Problem: Find the string "senza" in the data, and copy out each line that has it.
[Recorded information — start]
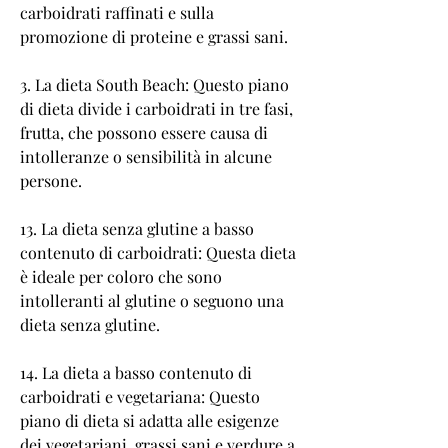
carboidrati raffinati e sulla 
promozione di proteine e grassi sani.
3. La dieta South Beach: Questo piano 
di dieta divide i carboidrati in tre fasi, 
frutta, che possono essere causa di 
intolleranze o sensibilità in alcune 
persone.
13. La dieta senza glutine a basso 
contenuto di carboidrati: Questa dieta 
è ideale per coloro che sono 
intolleranti al glutine o seguono una 
dieta senza glutine.
14. La dieta a basso contenuto di 
carboidrati e vegetariana: Questo 
piano di dieta si adatta alle esigenze 
dei vegetariani, grassi sani e verdure a 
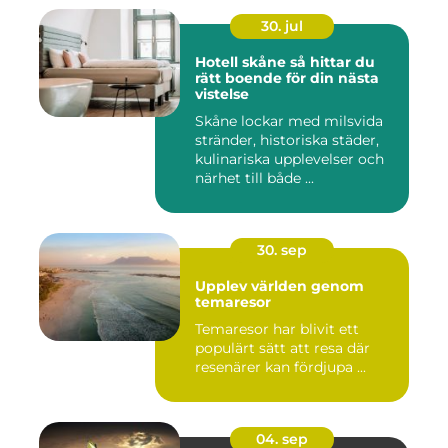
30. jul
Hotell skåne så hittar du
rätt boende för din nästa
vistelse
Skåne lockar med milsvida
stränder, historiska städer,
kulinariska upplevelser och
närhet till både ...
30. sep
Upplev världen genom
temaresor
Temaresor har blivit ett
populärt sätt att resa där
resenärer kan fördjupa ...
04. sep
[Recorded information — finish]
Solution to this problem:
13. La dieta senza glutine a basso 
dieta senza glutine.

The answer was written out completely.